The recent drop in bitcoin's spot price, from over $126,000 in October to about $70,000, has significantly impacted the share prices of firms like Nakamoto. This decline is indicative of the broader market conditions that have led to drastic shifts in investor sentiment and asset valuations. The cryptocurrency market's volatility can create pressure on firms like Nakamoto, which depend heavily on the price of bitcoin for their operational viability.

In addition to the reverse stock split, Nakamoto has registered over 400 million shares for potential resale, creating a large overhang that could further pressure its stock. While this registration does not raise new capital, it indicates a strategic move by the company to manage its existing share structure amidst challenging market conditions. The large volume of registered shares may serve to dilute existing shareholders, raising concerns about the long-term value of their investments.

Nakamoto's financial strategy also includes a shelf registration that allows for roughly $7 billion in future securities issuance and an at-the-market (ATM) program for up to approximately $5 billion. These measures suggest the company is preparing for potential capital raises while navigating a challenging market landscape. The ATM program, in particular, enables the firm to sell newly issued shares directly into the market over time, providing a flexible option for raising funds as needed.

As Nakamoto attempts to stabilize its position, the broader market will be watching closely. The effectiveness of the reverse stock split and the company’s liquidity strategies could set a precedent for other firms in the crypto space facing similar challenges. This situation is critical not just for Nakamoto, but for the entire bitcoin treasury sector, as firms grapple with the implications of a fluctuating market environment.

The challenges faced by Nakamoto are reflective of the larger narrative surrounding cryptocurrency investments and the operational pressures that can arise from significant price fluctuations in bitcoin and other digital assets. The firm's strategy to execute a reverse stock split is one of many responses to the mounting pressures in the market, and it underscores the precarious nature of investments in this space.

Moreover, the external environment continues to evolve, with blockchain technology and digital asset adoption increasing. As firms like Nakamoto navigate these complexities, their actions will likely influence investor confidence and market dynamics. Observers are keenly monitoring whether Nakamoto's approach will be sufficient to regain stability and investor trust.

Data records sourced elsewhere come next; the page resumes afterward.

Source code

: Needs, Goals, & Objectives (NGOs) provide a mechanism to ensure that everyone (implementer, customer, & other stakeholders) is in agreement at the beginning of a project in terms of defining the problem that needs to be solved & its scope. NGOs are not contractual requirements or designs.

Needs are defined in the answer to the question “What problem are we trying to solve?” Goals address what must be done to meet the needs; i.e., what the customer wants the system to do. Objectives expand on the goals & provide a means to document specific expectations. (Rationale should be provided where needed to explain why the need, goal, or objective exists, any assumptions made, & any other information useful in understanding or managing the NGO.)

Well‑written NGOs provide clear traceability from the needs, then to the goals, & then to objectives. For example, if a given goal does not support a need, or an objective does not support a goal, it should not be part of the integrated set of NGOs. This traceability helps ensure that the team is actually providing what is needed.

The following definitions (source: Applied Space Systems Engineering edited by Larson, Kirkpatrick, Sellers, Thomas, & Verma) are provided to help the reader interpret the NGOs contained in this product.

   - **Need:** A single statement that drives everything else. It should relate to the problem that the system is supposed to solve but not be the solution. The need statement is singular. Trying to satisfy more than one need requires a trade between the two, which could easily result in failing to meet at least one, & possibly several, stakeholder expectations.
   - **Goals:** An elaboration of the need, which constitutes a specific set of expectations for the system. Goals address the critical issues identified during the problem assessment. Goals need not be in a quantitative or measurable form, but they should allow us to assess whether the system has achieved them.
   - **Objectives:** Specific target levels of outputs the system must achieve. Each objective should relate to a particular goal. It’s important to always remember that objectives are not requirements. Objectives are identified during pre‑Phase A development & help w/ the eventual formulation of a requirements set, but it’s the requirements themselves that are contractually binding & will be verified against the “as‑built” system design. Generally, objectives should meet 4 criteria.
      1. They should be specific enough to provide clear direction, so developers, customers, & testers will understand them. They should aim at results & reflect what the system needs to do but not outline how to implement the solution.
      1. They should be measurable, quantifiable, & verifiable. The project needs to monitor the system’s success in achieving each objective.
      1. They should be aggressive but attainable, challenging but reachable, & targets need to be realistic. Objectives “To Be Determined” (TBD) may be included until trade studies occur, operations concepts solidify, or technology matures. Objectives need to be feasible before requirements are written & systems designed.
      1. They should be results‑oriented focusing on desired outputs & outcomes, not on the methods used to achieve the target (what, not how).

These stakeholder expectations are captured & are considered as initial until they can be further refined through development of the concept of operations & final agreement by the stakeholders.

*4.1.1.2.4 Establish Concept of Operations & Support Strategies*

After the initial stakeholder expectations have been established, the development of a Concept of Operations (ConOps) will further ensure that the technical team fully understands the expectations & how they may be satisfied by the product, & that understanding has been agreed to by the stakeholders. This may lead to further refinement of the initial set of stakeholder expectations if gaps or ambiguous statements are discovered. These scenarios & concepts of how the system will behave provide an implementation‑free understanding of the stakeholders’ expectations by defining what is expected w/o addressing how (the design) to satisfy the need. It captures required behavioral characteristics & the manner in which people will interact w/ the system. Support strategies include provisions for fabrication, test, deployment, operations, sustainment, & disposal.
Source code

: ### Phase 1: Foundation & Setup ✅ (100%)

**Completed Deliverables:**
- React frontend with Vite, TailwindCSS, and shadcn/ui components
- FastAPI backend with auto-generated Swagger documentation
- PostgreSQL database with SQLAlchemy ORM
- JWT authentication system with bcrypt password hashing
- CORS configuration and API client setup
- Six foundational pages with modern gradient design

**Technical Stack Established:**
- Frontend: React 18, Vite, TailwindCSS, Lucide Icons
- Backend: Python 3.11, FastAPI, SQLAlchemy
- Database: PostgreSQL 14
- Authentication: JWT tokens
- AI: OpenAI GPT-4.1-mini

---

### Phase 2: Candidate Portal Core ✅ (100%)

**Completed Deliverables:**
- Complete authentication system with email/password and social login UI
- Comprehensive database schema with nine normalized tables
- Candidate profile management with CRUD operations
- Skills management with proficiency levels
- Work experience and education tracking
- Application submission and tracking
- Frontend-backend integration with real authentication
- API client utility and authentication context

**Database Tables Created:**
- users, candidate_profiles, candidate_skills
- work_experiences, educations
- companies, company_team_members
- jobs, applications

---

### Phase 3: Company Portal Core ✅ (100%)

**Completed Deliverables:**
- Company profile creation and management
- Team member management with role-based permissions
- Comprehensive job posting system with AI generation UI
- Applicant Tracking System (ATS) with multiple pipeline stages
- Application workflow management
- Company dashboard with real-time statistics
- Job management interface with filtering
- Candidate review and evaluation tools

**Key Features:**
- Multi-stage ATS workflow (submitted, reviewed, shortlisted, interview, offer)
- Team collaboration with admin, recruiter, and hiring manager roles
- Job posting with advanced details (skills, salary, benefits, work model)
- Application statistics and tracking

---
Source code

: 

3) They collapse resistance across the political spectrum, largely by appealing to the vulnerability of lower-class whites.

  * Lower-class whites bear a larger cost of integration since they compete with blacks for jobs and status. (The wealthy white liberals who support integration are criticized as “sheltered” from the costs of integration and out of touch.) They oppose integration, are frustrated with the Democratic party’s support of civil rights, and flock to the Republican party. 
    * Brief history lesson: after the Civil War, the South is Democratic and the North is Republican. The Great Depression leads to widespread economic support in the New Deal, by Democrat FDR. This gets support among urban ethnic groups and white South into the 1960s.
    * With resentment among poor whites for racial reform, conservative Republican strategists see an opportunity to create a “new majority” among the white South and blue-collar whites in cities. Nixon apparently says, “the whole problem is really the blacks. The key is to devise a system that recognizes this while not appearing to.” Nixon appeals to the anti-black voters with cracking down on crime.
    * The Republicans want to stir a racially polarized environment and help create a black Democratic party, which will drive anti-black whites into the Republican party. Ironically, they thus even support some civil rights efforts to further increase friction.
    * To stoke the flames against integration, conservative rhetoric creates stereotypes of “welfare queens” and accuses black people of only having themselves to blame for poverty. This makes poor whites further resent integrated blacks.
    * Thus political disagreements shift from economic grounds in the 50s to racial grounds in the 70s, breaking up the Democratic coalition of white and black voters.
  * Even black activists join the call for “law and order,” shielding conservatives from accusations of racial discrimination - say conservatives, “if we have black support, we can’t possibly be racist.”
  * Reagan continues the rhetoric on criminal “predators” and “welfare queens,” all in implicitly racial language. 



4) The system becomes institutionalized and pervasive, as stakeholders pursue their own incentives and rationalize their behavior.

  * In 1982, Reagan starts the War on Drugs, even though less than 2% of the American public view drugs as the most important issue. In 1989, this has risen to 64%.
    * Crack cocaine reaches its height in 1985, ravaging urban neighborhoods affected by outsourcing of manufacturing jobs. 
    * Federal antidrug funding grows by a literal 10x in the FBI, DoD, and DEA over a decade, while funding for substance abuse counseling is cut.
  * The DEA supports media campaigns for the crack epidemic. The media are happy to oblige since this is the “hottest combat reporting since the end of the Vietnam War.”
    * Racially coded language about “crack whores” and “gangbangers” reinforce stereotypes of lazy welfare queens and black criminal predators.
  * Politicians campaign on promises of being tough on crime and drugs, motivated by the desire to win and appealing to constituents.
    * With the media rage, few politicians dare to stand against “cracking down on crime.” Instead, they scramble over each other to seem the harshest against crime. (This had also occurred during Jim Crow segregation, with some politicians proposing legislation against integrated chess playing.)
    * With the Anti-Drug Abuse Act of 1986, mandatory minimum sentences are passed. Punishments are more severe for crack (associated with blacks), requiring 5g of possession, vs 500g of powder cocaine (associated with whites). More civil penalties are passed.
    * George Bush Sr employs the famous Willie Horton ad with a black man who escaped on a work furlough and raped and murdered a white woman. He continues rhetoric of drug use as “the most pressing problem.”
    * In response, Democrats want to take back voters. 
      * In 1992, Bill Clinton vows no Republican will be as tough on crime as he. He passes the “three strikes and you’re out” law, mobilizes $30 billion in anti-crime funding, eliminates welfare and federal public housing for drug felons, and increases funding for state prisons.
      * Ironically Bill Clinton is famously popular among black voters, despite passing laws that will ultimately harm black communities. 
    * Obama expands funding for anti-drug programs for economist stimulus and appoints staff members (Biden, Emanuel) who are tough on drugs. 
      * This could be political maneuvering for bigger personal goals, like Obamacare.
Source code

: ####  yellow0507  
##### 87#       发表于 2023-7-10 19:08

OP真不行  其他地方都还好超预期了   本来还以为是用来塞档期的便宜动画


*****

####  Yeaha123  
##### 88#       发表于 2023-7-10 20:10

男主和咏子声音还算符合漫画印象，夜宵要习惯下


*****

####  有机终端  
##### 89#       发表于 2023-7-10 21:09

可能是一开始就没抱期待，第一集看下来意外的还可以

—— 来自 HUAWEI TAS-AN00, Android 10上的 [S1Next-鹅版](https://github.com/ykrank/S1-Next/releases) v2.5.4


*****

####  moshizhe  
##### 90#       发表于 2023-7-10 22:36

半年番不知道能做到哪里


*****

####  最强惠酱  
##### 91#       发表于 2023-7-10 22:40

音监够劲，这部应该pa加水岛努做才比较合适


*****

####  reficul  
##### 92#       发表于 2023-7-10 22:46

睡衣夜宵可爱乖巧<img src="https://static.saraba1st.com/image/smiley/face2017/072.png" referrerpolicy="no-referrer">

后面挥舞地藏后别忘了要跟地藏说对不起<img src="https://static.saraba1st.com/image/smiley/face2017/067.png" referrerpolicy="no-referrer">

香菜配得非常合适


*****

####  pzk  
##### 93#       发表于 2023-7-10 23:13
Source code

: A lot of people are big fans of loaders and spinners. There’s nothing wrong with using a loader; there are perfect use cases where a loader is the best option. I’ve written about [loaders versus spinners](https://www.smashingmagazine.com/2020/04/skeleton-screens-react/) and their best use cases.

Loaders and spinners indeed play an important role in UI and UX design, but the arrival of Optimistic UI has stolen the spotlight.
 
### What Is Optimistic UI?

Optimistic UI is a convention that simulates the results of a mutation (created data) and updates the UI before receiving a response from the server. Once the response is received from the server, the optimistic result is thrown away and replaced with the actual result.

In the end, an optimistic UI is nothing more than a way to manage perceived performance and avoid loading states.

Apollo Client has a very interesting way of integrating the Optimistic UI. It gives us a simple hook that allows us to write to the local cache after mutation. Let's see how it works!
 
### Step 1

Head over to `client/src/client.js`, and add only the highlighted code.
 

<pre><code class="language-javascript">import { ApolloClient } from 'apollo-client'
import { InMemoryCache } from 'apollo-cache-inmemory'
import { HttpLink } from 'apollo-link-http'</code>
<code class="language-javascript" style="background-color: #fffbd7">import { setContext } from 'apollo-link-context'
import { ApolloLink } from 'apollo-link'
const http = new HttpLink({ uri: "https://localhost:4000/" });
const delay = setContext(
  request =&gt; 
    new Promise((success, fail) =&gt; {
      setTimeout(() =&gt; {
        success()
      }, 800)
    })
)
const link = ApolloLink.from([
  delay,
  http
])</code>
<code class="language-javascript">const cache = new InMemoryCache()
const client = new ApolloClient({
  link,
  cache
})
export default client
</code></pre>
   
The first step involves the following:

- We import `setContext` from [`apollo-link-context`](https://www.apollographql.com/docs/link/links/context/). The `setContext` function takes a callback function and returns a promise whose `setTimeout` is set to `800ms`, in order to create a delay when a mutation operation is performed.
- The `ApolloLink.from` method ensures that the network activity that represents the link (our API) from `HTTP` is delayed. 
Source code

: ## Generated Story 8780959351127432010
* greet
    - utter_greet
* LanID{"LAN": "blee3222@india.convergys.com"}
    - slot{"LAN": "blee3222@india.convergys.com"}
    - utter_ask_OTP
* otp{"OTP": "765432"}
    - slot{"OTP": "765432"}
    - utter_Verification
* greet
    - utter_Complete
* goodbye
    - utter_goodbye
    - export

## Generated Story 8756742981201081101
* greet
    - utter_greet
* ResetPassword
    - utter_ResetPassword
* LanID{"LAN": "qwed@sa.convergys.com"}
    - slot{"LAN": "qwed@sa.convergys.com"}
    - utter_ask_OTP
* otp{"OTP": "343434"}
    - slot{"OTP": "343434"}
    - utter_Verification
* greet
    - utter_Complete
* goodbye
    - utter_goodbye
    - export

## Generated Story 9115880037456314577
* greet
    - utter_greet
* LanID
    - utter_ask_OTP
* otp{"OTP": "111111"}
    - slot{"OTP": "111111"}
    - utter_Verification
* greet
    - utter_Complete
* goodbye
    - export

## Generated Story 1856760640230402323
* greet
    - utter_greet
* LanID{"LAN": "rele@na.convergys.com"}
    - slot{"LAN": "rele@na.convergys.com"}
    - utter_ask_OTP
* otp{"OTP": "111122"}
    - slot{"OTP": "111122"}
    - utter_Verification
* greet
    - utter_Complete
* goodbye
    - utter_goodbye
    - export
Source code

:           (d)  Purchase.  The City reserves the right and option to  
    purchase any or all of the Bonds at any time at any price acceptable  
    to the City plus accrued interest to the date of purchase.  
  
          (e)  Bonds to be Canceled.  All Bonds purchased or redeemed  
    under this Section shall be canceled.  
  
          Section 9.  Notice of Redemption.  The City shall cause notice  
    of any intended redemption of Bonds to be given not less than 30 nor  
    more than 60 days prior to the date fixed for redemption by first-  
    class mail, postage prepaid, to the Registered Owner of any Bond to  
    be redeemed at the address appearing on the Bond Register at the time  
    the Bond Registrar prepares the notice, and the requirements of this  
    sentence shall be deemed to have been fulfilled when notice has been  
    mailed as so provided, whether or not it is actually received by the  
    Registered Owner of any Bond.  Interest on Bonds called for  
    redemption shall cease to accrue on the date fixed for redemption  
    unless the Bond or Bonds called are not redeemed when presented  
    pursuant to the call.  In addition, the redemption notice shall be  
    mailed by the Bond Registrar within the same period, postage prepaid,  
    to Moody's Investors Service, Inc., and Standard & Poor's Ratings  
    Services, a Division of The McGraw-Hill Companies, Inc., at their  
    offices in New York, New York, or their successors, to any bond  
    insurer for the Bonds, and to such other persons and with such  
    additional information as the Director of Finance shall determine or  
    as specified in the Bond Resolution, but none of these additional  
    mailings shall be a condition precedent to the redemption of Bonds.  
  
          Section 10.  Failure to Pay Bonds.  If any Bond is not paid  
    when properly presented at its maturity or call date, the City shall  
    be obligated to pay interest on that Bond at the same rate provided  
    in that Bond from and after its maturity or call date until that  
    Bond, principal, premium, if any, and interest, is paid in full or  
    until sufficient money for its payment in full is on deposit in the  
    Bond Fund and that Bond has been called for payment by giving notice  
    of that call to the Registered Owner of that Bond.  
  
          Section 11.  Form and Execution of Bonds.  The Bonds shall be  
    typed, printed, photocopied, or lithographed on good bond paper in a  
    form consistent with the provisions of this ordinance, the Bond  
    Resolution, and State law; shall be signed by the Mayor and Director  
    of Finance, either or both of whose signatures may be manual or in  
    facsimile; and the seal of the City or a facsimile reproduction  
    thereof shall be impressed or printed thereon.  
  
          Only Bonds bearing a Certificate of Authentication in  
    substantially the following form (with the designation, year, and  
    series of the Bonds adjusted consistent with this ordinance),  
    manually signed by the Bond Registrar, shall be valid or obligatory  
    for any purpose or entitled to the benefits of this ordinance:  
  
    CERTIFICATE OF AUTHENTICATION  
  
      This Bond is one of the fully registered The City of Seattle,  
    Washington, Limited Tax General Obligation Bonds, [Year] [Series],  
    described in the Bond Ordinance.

In this volatile landscape, the situation surrounding Nakamoto serves as a microcosm of the broader challenges within the cryptocurrency market. As the company strives to comply with Nasdaq's requirements, its experience may provide valuable insights for other firms operating in this unpredictable sector. The ongoing developments will be critical to watch, as they may shape the future of bitcoin treasury firms and their ability to thrive in a challenging economic environment.